[SUPPLIED RECORDS — start]
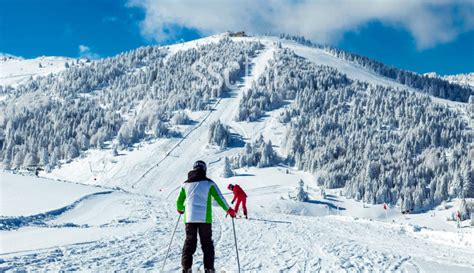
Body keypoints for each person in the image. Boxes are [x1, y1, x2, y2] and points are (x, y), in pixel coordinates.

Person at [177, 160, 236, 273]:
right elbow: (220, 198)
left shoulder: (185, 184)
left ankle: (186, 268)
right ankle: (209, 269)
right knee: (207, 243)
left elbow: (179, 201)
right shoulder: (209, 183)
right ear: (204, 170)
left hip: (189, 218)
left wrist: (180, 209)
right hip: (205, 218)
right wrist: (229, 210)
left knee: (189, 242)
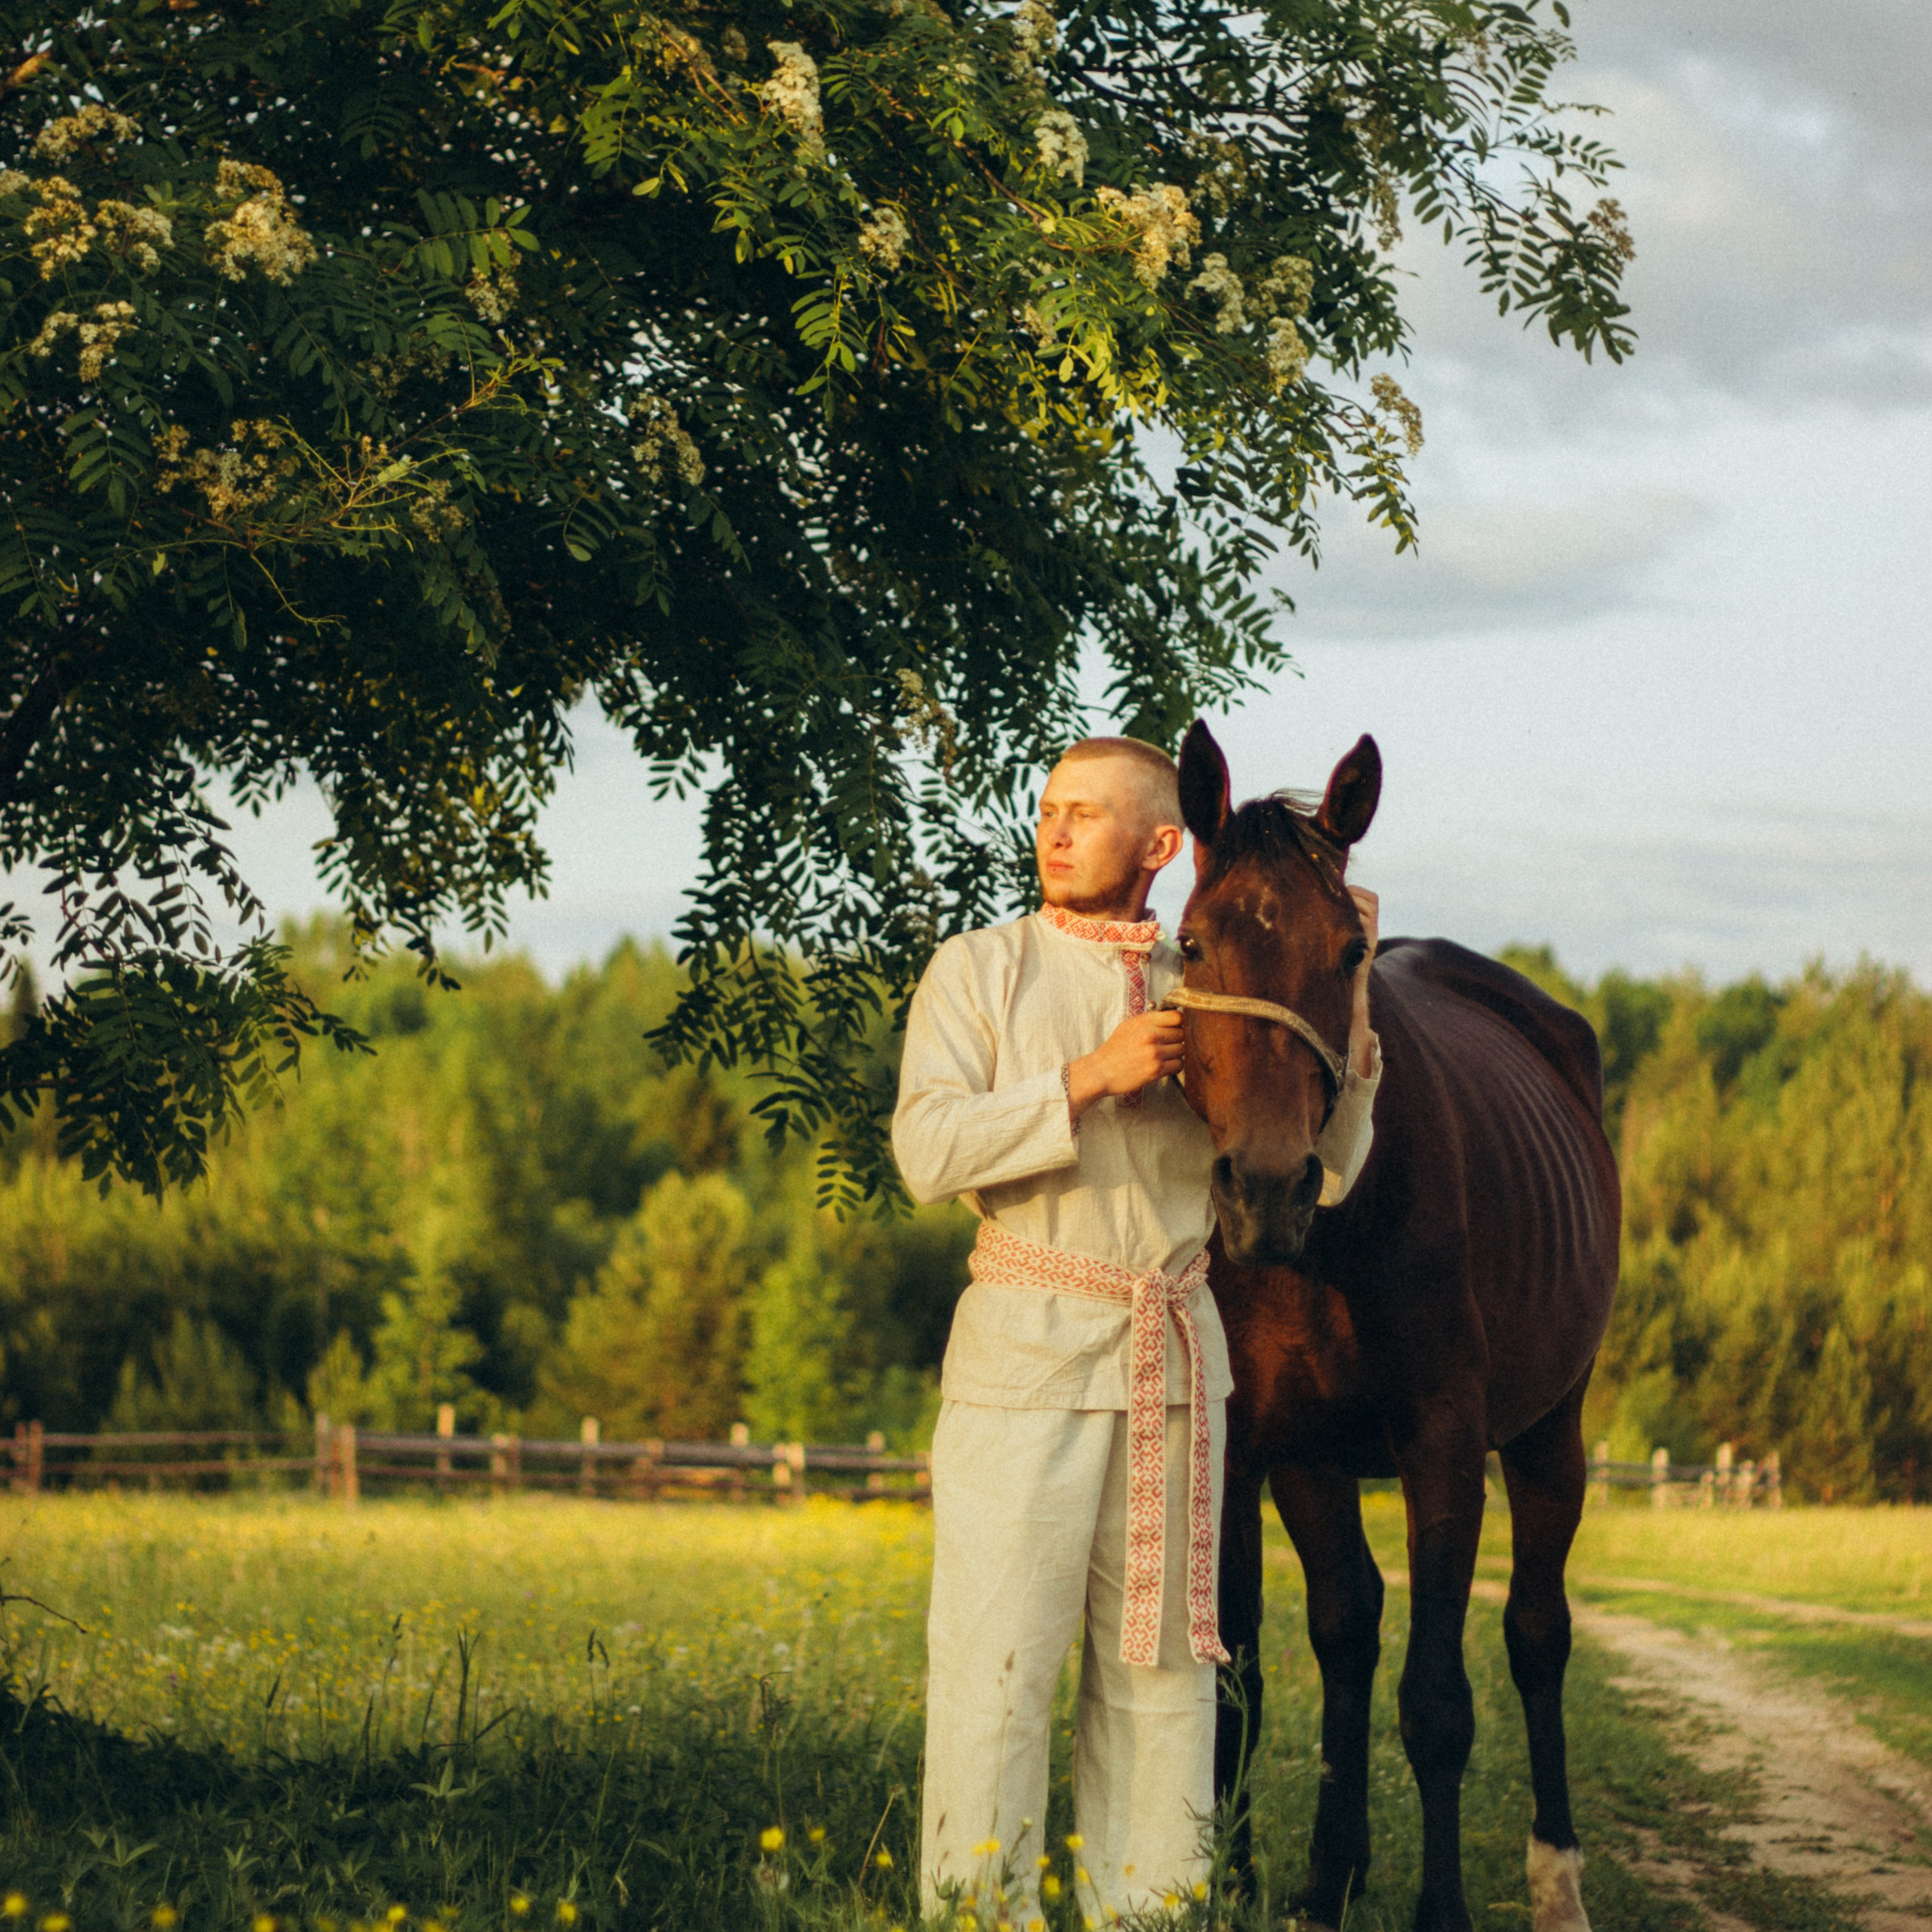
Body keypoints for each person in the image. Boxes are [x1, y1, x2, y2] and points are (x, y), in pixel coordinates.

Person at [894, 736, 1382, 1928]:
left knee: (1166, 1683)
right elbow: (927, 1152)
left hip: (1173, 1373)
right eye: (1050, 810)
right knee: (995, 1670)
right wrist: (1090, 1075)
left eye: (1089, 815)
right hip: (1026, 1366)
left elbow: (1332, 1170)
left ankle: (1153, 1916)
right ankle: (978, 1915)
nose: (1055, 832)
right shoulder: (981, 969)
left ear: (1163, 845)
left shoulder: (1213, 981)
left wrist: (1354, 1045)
[SUPPLIED RECORDS — finish]
[SUPPLIED RECORDS — start]
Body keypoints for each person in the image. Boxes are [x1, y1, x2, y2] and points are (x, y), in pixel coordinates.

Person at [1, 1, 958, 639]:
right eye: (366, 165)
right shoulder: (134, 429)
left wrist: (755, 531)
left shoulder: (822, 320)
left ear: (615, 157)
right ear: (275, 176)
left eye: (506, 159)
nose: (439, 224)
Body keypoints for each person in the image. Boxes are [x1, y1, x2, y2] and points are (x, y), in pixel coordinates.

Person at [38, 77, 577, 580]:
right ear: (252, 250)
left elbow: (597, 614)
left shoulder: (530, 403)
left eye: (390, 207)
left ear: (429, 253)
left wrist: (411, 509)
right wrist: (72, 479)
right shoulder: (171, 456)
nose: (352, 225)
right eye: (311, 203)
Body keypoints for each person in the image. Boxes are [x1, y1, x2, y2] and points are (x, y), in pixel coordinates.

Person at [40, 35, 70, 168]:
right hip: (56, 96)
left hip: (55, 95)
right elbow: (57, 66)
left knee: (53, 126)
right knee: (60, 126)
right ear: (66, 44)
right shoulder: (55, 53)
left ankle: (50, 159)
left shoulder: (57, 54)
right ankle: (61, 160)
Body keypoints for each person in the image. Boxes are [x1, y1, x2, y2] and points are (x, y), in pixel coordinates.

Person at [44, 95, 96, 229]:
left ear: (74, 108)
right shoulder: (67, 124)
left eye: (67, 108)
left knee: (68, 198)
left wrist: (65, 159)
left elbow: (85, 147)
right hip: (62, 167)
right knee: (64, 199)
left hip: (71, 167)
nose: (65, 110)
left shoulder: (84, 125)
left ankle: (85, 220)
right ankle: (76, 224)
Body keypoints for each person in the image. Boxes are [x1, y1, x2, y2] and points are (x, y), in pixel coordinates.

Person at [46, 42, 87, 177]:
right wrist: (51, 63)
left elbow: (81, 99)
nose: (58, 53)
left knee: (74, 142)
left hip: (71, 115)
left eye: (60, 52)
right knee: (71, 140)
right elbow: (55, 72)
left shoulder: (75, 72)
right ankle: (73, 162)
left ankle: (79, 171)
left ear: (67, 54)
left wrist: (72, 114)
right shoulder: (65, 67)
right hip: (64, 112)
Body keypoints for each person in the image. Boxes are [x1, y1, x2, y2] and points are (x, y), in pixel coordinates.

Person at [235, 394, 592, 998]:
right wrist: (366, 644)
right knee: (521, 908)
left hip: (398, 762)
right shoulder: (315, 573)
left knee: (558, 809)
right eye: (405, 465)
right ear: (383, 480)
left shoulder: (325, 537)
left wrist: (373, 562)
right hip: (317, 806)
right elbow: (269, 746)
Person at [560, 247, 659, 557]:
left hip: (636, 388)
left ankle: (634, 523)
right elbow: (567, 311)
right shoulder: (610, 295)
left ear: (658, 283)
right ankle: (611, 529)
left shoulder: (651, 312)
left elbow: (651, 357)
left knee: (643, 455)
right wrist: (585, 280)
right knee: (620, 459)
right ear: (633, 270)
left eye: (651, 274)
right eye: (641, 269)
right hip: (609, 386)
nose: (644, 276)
[SUPPLIED RECORDS — finish]
[SUPPLIED RECORDS — start]
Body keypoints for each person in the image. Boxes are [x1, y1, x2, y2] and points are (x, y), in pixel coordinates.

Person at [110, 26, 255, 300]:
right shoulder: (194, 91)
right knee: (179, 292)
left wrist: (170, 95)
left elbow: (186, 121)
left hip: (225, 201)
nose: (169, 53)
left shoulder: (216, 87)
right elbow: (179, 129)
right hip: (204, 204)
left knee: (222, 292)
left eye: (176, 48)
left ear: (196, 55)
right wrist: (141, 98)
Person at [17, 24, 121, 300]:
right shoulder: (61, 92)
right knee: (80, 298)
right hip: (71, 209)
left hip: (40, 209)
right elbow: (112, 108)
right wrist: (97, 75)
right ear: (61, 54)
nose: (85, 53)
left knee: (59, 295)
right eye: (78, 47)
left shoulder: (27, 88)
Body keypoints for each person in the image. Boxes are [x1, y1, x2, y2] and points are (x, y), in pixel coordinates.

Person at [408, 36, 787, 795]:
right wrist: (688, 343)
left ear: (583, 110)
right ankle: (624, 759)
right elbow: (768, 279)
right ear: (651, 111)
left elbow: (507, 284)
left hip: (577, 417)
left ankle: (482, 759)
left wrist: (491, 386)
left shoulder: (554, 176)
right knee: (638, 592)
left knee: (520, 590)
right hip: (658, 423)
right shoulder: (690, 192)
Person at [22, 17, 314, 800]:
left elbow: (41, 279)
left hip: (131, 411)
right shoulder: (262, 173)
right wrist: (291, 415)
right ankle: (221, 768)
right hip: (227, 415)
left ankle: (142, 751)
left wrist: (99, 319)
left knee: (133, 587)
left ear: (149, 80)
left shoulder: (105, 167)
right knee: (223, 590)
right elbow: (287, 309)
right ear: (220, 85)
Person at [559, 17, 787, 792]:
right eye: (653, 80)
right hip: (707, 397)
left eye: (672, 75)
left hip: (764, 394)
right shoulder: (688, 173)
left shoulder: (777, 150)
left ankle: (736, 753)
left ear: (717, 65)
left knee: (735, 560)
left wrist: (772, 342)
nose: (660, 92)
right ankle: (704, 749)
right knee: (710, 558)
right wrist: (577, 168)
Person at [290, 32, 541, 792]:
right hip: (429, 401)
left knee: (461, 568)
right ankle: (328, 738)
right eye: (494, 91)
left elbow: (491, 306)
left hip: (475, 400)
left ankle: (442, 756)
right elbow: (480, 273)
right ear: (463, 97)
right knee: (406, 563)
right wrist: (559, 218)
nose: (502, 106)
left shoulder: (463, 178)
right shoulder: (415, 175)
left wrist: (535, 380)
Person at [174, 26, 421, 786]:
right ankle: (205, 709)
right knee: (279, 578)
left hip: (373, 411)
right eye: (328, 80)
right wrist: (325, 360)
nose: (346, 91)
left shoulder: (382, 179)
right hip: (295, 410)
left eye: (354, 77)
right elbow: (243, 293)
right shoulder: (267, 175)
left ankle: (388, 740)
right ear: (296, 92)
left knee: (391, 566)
[SUPPLIED RECORDS — finish]
◆ **WHAT TO DO**: Copy out only the lines above from the one with "left wrist: (65, 159)" to the one with "nose: (644, 276)", inclusive, exactly as they stand.

◆ **RESULT OF THE TASK**:
left wrist: (65, 159)
left elbow: (85, 147)
right hip: (62, 167)
right knee: (64, 199)
left hip: (71, 167)
nose: (65, 110)
left shoulder: (84, 125)
left ankle: (85, 220)
right ankle: (76, 224)
Body keypoints for each person in the image. Boxes are [x1, y1, x2, y2] and points are (x, y), in pixel coordinates.

Person at [46, 42, 87, 177]:
right wrist: (51, 63)
left elbow: (81, 99)
nose: (58, 53)
left knee: (74, 142)
left hip: (71, 115)
left eye: (60, 52)
right knee: (71, 140)
right elbow: (55, 72)
left shoulder: (75, 72)
right ankle: (73, 162)
left ankle: (79, 171)
left ear: (67, 54)
left wrist: (72, 114)
right shoulder: (65, 67)
right hip: (64, 112)
Body keypoints for each person in the image. Boxes are [x1, y1, x2, y2] and points are (x, y), in pixel coordinates.

Person at [235, 394, 592, 998]:
right wrist: (366, 644)
right knee: (521, 908)
left hip: (398, 762)
right shoulder: (315, 573)
left knee: (558, 809)
right eye: (405, 465)
right ear: (383, 480)
left shoulder: (325, 537)
left wrist: (373, 562)
right hip: (317, 806)
right elbow: (269, 746)
Person at [560, 247, 659, 557]:
left hip: (636, 388)
left ankle: (634, 523)
right elbow: (567, 311)
right shoulder: (610, 295)
left ear: (658, 283)
right ankle: (611, 529)
left shoulder: (651, 312)
left elbow: (651, 357)
left knee: (643, 455)
right wrist: (585, 280)
right knee: (620, 459)
right ear: (633, 270)
left eye: (651, 274)
right eye: (641, 269)
right hip: (609, 386)
nose: (644, 276)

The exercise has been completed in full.